● Quoted passage

Dudley Edwards has described her Grandmother Edwards as a diehard Sinn Féin supporter:
- Like the present-day Sinn Fein/IRA, what drove her was her visceral hatred of the British - an interesting trait in the wife of an English Quaker.[1]
Dudley Edwards was born and brought up in Dublin.[2] She studied history as an undergraduate at University College Dublin, and as a postgraduate at Girton and Wolfson Colleges, Cambridge, obtaining an M.A. and a Doctorate.[3]
In 1982, Dudley Edwards was commissioned to write the official history of The Economist.[4]
Dudley Edwards spent two years visiting British diplomatic posts around the world for her 1994 book on the Foreign Office, True Brits.[5]
Contents
On The Irish Peace Process
Following RTE's first interview with Gerry Adams in 1994, Dudley Edwards wrote:
- Should the British broadcasting ban be lifted, now that the Irish have welshed? Probably not. As it stands it is ridiculous, but at least it stops reverential interviews in which apologists for terrorism wipe the floor with their interviewers.[6]
Andrew Marr responded:
- Much as I respect Ruth Dudley Edwards, I thought her argument on this page yesterday for the ban was dangerous. Citing Bagehot, she said that you had to have order before the luxury of liberty. That could neatly justify state censorship on a host of issues.[7]
In March 1994, shortly after a series of IRA mortar attacks against Heathrow, Dudley Edwards wrote:
- There should be no appeasement, no talks, no communications - private or public. The governments must accept that negotiation with the terrorists in their two islands is wrong as well as fruitless, that they must co-operate to root them out and that they should draw on the practical experience of European partners such as Italy and Spain.[8]
On British Muslims
On 21 August 2006 Dudley Edwards attended a seminar called, 'Why Are Britain's Universities Incubating Islamist Extremism?' at the neoconservative orientated think-tank Policy Exchange . [9] It was also attended by other right-wing figures including Anthony Glees, the author of When Students Turn to Terror and the Scottish academic Tom Gallagher. Dudley Edwards wrote an article on the conference in the Irish Sunday Independent. Starting with two anecdotes about how British students came home from university with more conservative religious views, she continued:
Such undergraduates are typical of those who have been and are being turned into extremists on university campuses in Britain. In some cases, they have become murderers. These days they don't have to go to Pakistan to learn how to kill people: there are several training camps in England. ... Easy prey for extremists, said Gallagher, are British students whose talents suit them to be plumbers or carpenters, but whose parents are starry-eyed about their becoming professionals. With poor grades, they end up on a pointless course at a mediocre university and realise that they'll end up in some dead-end job. This makes them perfect recruiting material for those promising to give them a way of making sense of their lives. First, they are offered brotherhood and, through Islamic teaching, clear instructions on how to live each minute of your life. Then comes the indoctrination in the victim culture, the propaganda videos showing the suffering of brothers and sisters in Palestine and Chechnya and Iraq at the hands of Christians and Jews: obviously, no one points out that more Muslims are killed by Muslims than by anyone else. Nor are they told of how the West rescued Kuwait, or saved Muslims in the Balkans. The videoed sermons preaching the extermination of Jews and infidels come next. [10]
In 2010 Dudley Edwards was one of a number of commentators who attacked University College London after it was revealed that Umar Farouk Abdulmutallab had been President of the Islamic Society at UCL. On 2 January 2010 the Daily Telegraph published an article by Dudley Edwards in which she wrote that, ‘a mixture of greed, knee-jerk Left-wingery, anti-Semitism and pusillanimity have combined to make our universities breeding grounds for Islamism.’ She concluded: ‘If vice-chancellors of universities that contain festering ideological cesspits do not clear them out, they should be replaced.’ [11] The same day the Telegraph’s website posted an article detailing guest speakers at student Islamic Societies in British universities including UCL, which it said would raise ‘concerns of whether university authorities have taken sufficient measures to prevent violent extremism on campus.’ [12] The report, which cited the Centre for Social Cohesion and the Quilliam Foundation, was also printed in the Sunday Telegraph the next day. [13]
Website
Publications
Non Fiction Books
- An Atlas of Irish History (1973, 1981, 2005)

● The data
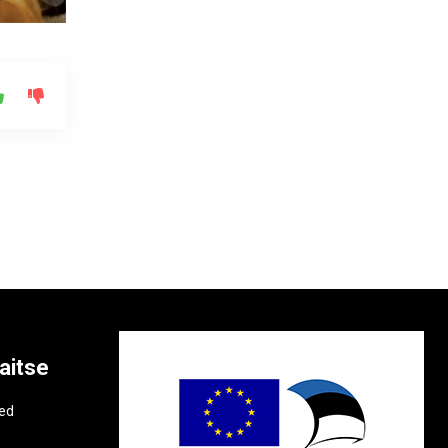
aitse
e
ted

● Problem requirements
In the Dudley Edwards profile, why did Andrew Marr consider her argument for the British broadcasting ban dangerous? Answer in one to three sentences. None of the lines is needed for the work on this page.

● Response area
Citing Bagehot, she argued that order must come before the luxury of liberty. Marr thought this reasoning could easily justify state censorship on many other issues.